▶ _ACTIVITY A_: Write out the stretch of the patent excerpt from "ANNs were trained using data collected during the first three" through "the pivot point.", switching "hollow circles" to "open circles".

▶ _SELECTED PASSAGE_:
ANNs were trained using data collected during the first three scans
that took place on June 26, July 7, and Jul. 11, 2017. In FIGS.
5-10 the dark circles represent measured canopy temperature and the
hollow circles represent temperature estimated by ANN.
[0013] FIGS. 11-16 are a time series of canopy temperatures
measured by IRTs and estimated by ANNs trained to forecast the
average temperatures obtained by IRT groups a)-f) (1-6
respectively) during Jul. 24, 2017 (DOY 205). IRT group 1 (FIG. 11)
consists of the two IRTs closest to the pivot point, and IRT group
6 (FIG. 16) consists of the two IRTs farthest from the pivot point.
ANNs were trained using data collected during the first six scans
that took place on June 26, July 7, July 11, July 12, July 17, and
Jul. 20, 2017. In FIGS. 11-16 the dark circles represent measured
canopy temperature and the hollow circles represent temperature
estimated by ANN.
[0014] FIG. 17 shows two prescription maps generated using canopy
temperatures a) measured by a network of wireless IRTs mounted on
the center pivot and b) estimated by ANNs using data collected on
Jul. 24, 2017 (DOY 205). Prescriptions are displayed as percentages
of a pre-specified maximum irrigation depth. Only one plot (p8)
received a different prescription when using the canopy
temperatures estimated by ANNs.
DETAILED DESCRIPTION OF PREFERRED EMBODIMENTS
[0015] FIG. 1 shows a schematic of a center-pivot VRI system as
described in greater detail in the Evett '031 patent. FIG. 2 is a
flow chart that shows the operation of the VRI system (per the
preferred embodiment) as modified by the subject matter of the
current disclosure. Specifically, the Evett '031 patent assumes
that field conditions are clear and that all of the environmental
sensors can communicate with the ISSCADAS. However, in operation,
the IRT sensors may become non-functional because the sensors are
obscured by environmental elements (moisture, dust, etc.) or are
otherwise technically unable to transmit accurate data to the
ISSCADAS. The current method includes modifications that enable the
ISSCADAS to function even without input from the IRT sensors. Note
that while the ISSCADAS is primarily discussed, other automated
irrigation scheduling and control data acquisition systems should
be considered within the scope of this disclosure.

▶ _ACTIVITY B_: Return every line of the records below unchanged, leaving the pictures out of your answer.

▶ _DATA PROVIDED_:
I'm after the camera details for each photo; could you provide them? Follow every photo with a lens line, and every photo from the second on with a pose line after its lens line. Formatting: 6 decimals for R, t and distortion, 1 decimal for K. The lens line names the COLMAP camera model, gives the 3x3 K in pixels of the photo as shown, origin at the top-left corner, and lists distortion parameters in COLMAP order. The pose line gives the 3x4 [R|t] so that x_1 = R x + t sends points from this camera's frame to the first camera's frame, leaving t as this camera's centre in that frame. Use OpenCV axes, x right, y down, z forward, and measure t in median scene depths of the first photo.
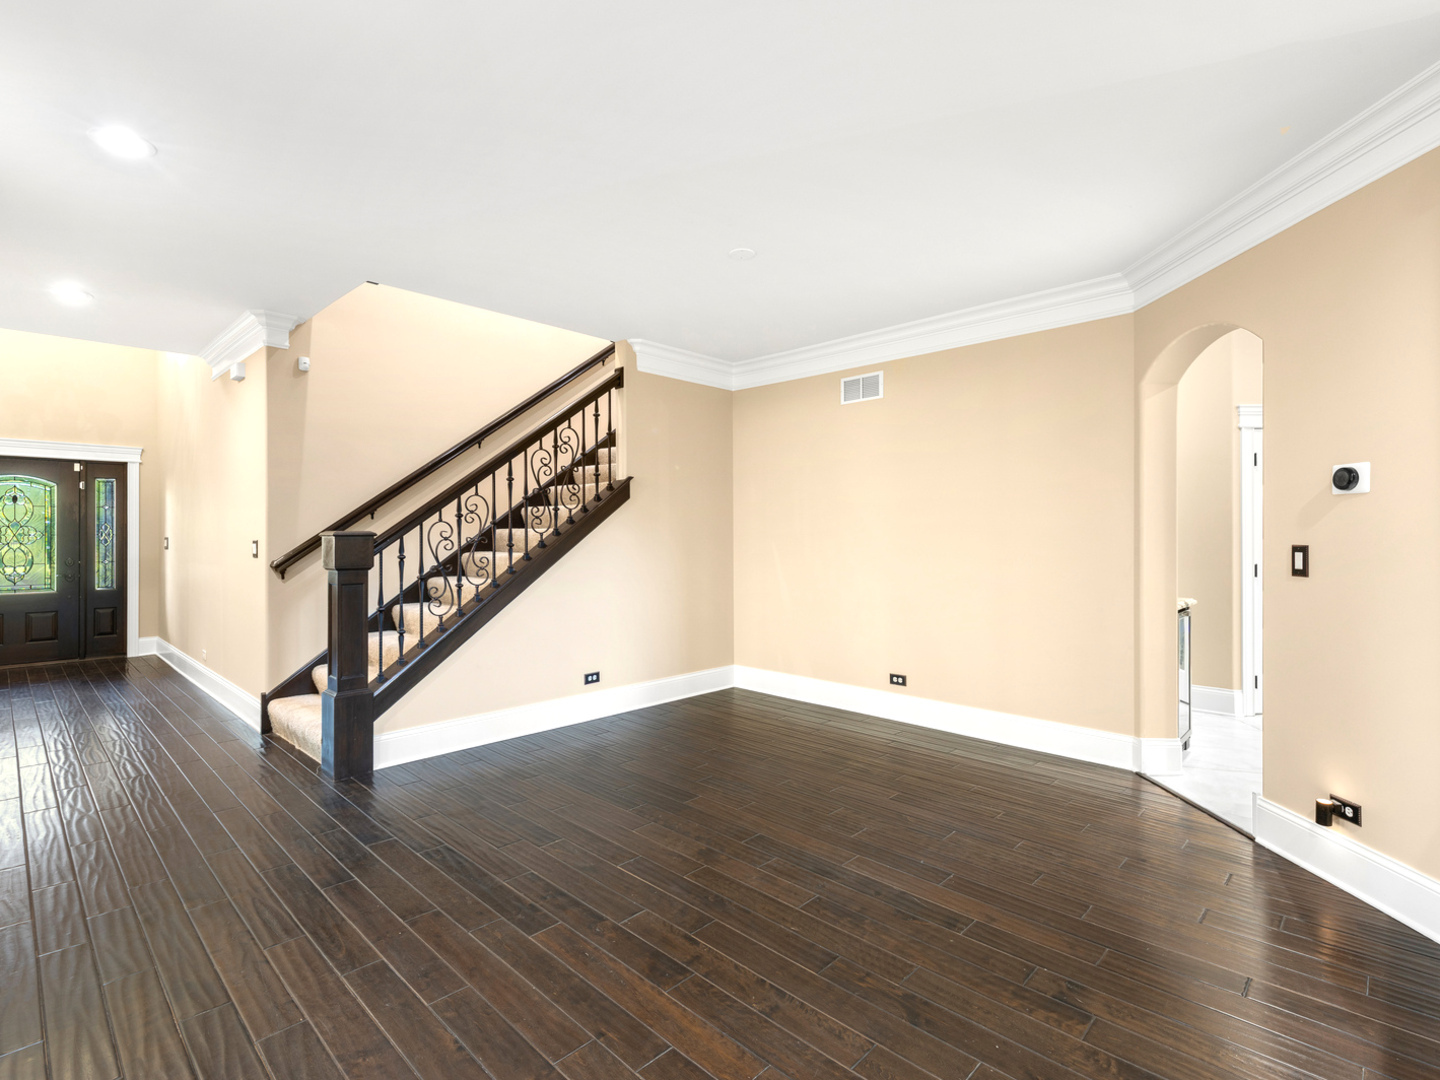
lens RADIAL K [[707.8, 0, 722.0], [0, 707.8, 536.6], [0, 0, 1]] dist [0.022457, -0.007646]
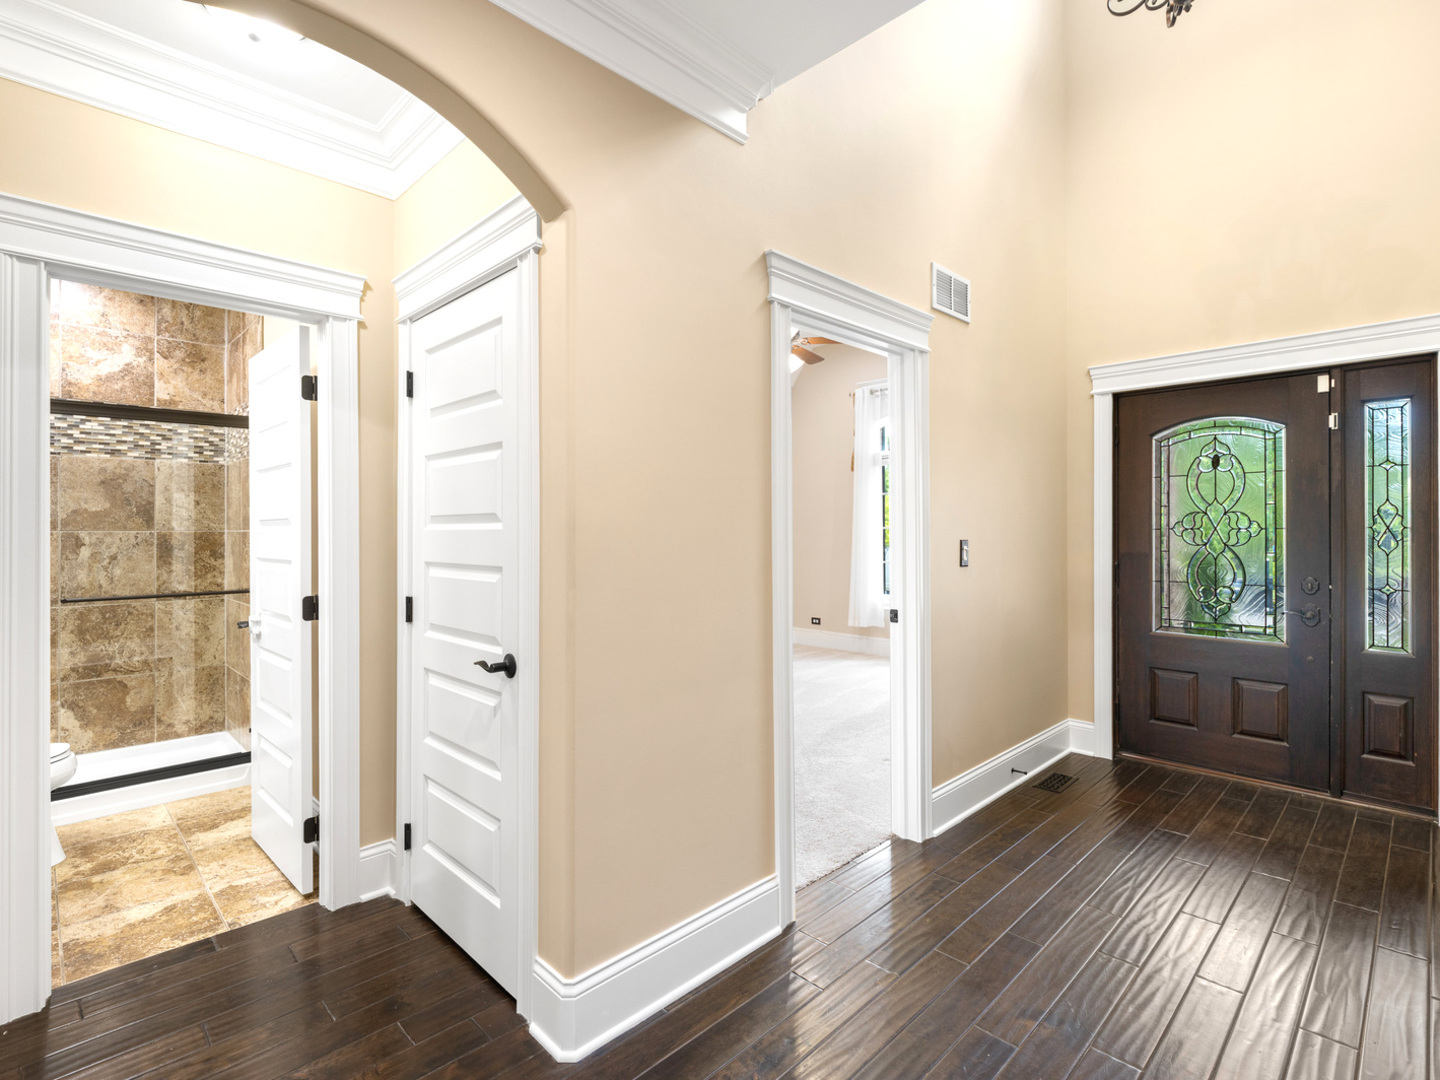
lens RADIAL K [[707.8, 0, 717.8], [0, 707.8, 531.9], [0, 0, 1]] dist [0.022457, -0.007646]
pose [[-0.018666, 0.009987, -0.999776, -0.425526], [-0.002888, 0.999945, 0.010043, -0.004027], [0.999822, 0.003075, -0.018636, 0.614715]]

▶ _EXERCISE OUTPUT A_:
ANNs were trained using data collected during the first three scans
that took place on June 26, July 7, and Jul. 11, 2017. In FIGS.
5-10 the dark circles represent measured canopy temperature and the
open circles represent temperature estimated by ANN.
[0013] FIGS. 11-16 are a time series of canopy temperatures
measured by IRTs and estimated by ANNs trained to forecast the
average temperatures obtained by IRT groups a)-f) (1-6
respectively) during Jul. 24, 2017 (DOY 205). IRT group 1 (FIG. 11)
consists of the two IRTs closest to the pivot point, and IRT group
6 (FIG. 16) consists of the two IRTs farthest from the pivot point.

▶ _EXERCISE OUTPUT B_:
I'm after the camera details for each photo; could you provide them? Follow every photo with a lens line, and every photo from the second on with a pose line after its lens line. Formatting: 6 decimals for R, t and distortion, 1 decimal for K. The lens line names the COLMAP camera model, gives the 3x3 K in pixels of the photo as shown, origin at the top-left corner, and lists distortion parameters in COLMAP order. The pose line gives the 3x4 [R|t] so that x_1 = R x + t sends points from this camera's frame to the first camera's frame, leaving t as this camera's centre in that frame. Use OpenCV axes, x right, y down, z forward, and measure t in median scene depths of the first photo.
lens RADIAL K [[707.8, 0, 722.0], [0, 707.8, 536.6], [0, 0, 1]] dist [0.022457, -0.007646]
lens RADIAL K [[707.8, 0, 717.8], [0, 707.8, 531.9], [0, 0, 1]] dist [0.022457, -0.007646]
pose [[-0.018666, 0.009987, -0.999776, -0.425526], [-0.002888, 0.999945, 0.010043, -0.004027], [0.999822, 0.003075, -0.018636, 0.614715]]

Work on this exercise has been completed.